[Records contained in a dataset]
- - - - - - -

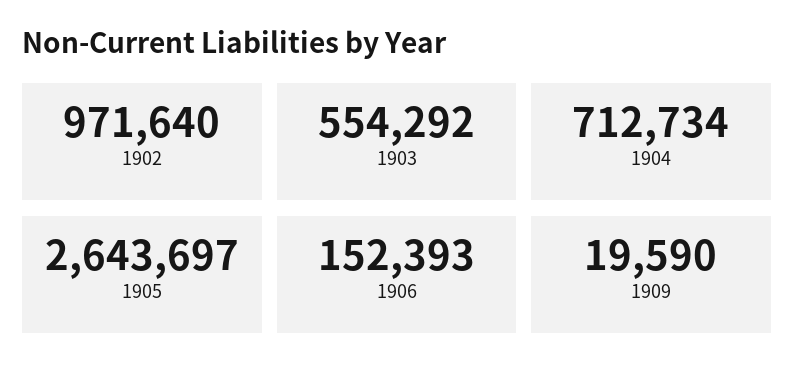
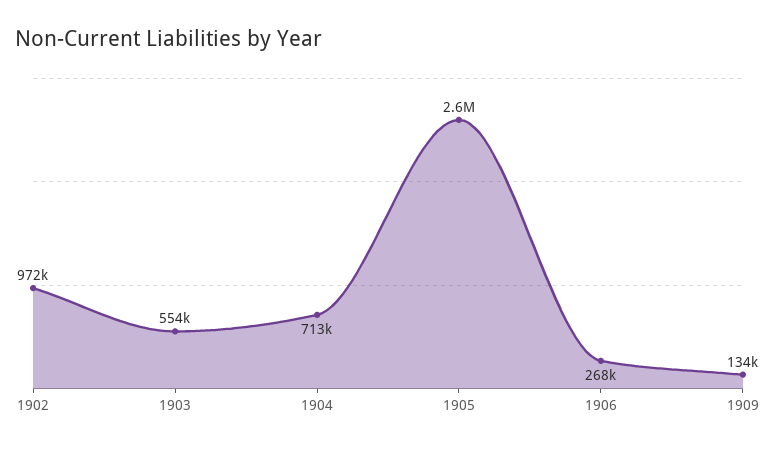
  {
    "1902": 971640,
    "1903": 554292,
    "1904": 712734,
    "1905": 2643697,
-   "1906": 152393,
+   "1906": 268000,
-   "1909": 19590
+   "1909": 134000
  }

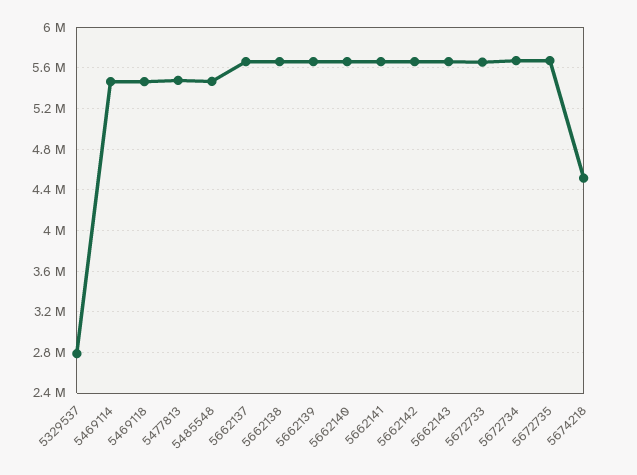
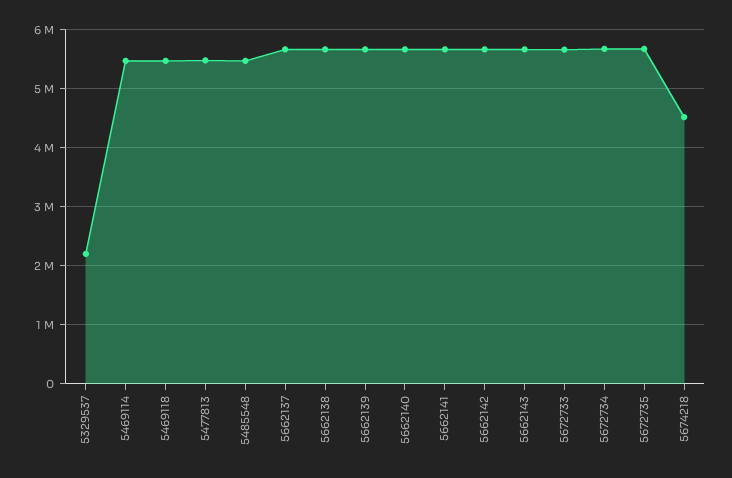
  {
-   "5329537": 2800000,
+   "5329537": 2200000,
    "5469114": 5500000,
    "5469118": 5500000,
    "5477813": 5500000,
    "5485548": 5500000,
    "5662137": 5700000,
    "5662138": 5700000,
    "5662139": 5700000,
    "5662140": 5700000,
    "5662141": 5700000,
    "5662142": 5700000,
    "5662143": 5700000,
    "5672733": 5700000,
    "5672734": 5700000,
    "5672735": 5700000,
    "5674218": 4500000
  }

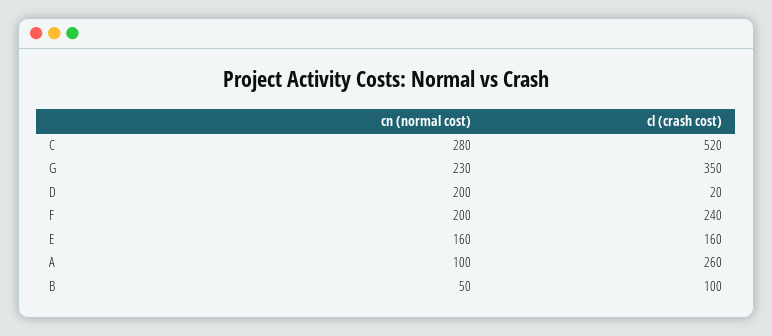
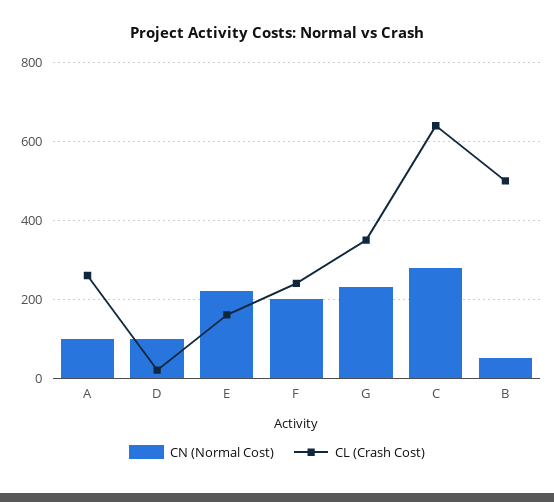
  {
    "cn (normal cost)": {
      "C": 280,
      "G": 230,
-     "D": 200,
+     "D": 100,
      "F": 200,
-     "E": 160,
+     "E": 220,
      "A": 100,
      "B": 50
    },
    "cl (crash cost)": {
-     "C": 520,
+     "C": 640,
      "G": 350,
      "D": 20,
      "F": 240,
      "E": 160,
      "A": 260,
-     "B": 100
+     "B": 500
    }
  }

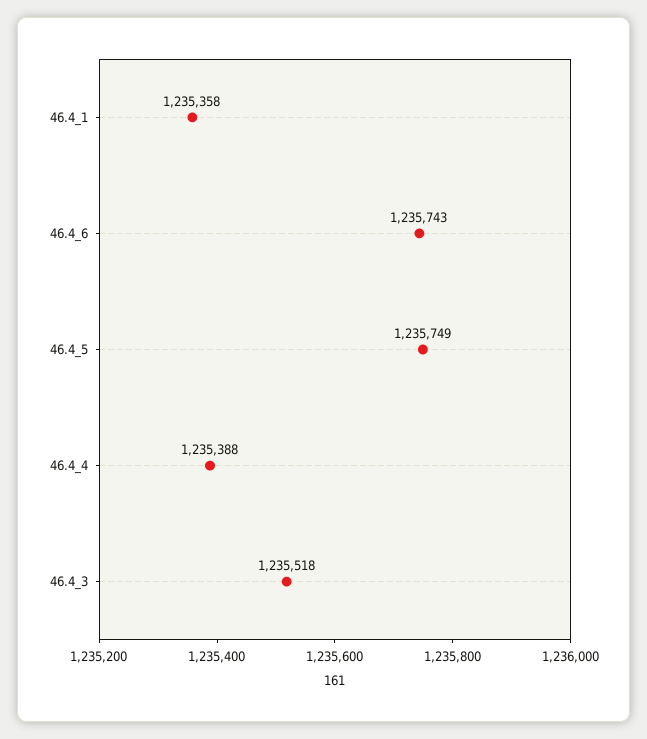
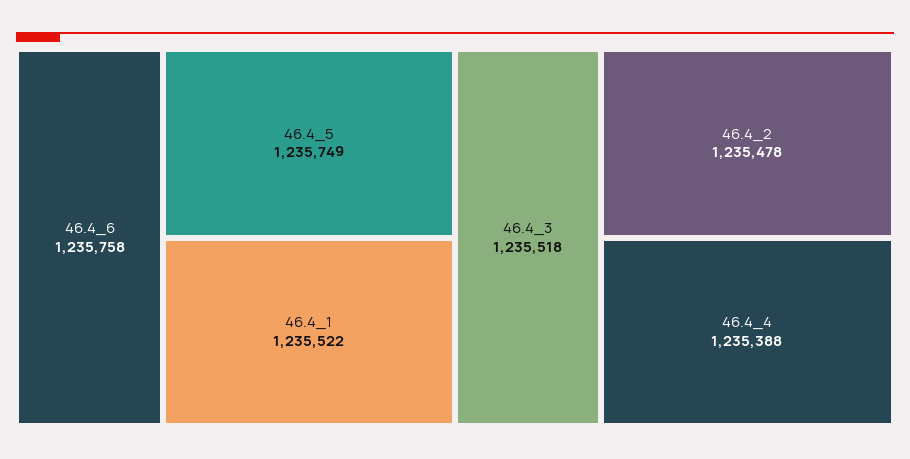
  {
-   "46.4_1": 1235358,
+   "46.4_1": 1235522,
-   "46.4_6": 1235743,
+   "46.4_6": 1235758,
    "46.4_5": 1235749,
    "46.4_4": 1235388,
-   "46.4_3": 1235518
+   "46.4_3": 1235518,
+   "46.4_2": 1235478
  }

- - - - - - -

## [BRIEF]
Using the data above, write out every line exactly, leaving the images behind.

## [RESULT OF THE TASK]
  {
    "1902": 971640,
    "1903": 554292,
    "1904": 712734,
    "1905": 2643697,
-   "1906": 152393,
+   "1906": 268000,
-   "1909": 19590
+   "1909": 134000
  }

  {
-   "5329537": 2800000,
+   "5329537": 2200000,
    "5469114": 5500000,
    "5469118": 5500000,
    "5477813": 5500000,
    "5485548": 5500000,
    "5662137": 5700000,
    "5662138": 5700000,
    "5662139": 5700000,
    "5662140": 5700000,
    "5662141": 5700000,
    "5662142": 5700000,
    "5662143": 5700000,
    "5672733": 5700000,
    "5672734": 5700000,
    "5672735": 5700000,
    "5674218": 4500000
  }

  {
    "cn (normal cost)": {
      "C": 280,
      "G": 230,
-     "D": 200,
+     "D": 100,
      "F": 200,
-     "E": 160,
+     "E": 220,
      "A": 100,
      "B": 50
    },
    "cl (crash cost)": {
-     "C": 520,
+     "C": 640,
      "G": 350,
      "D": 20,
      "F": 240,
      "E": 160,
      "A": 260,
-     "B": 100
+     "B": 500
    }
  }

  {
-   "46.4_1": 1235358,
+   "46.4_1": 1235522,
-   "46.4_6": 1235743,
+   "46.4_6": 1235758,
    "46.4_5": 1235749,
    "46.4_4": 1235388,
-   "46.4_3": 1235518
+   "46.4_3": 1235518,
+   "46.4_2": 1235478
  }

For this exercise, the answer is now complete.